Action item »
Without the pictures, set down everything in the listing exactly.

───

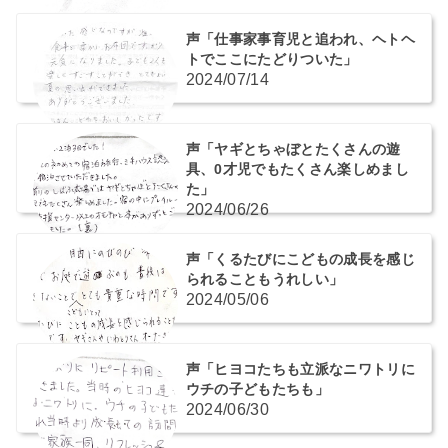
声「仕事家事育児と追われ、ヘトヘ
トでここにたどりついた」
2024/07/14
声「ヤギとちゃぼとたくさんの遊
具、0才児でもたくさん楽しめまし
た」
2024/06/26
声「くるたびにこどもの成長を感じ
られることもうれしい」
2024/05/06
声「ヒヨコたちも立派なニワトリに
ウチの子どもたちも」
2024/06/30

───

Response for this exercise »
声「仕事家事育児と追われ、ヘトヘ
トでここにたどりついた」
2024/07/14
声「ヤギとちゃぼとたくさんの遊
具、0才児でもたくさん楽しめまし
た」
2024/06/26
声「くるたびにこどもの成長を感じ
られることもうれしい」
2024/05/06
声「ヒヨコたちも立派なニワトリに
ウチの子どもたちも」
2024/06/30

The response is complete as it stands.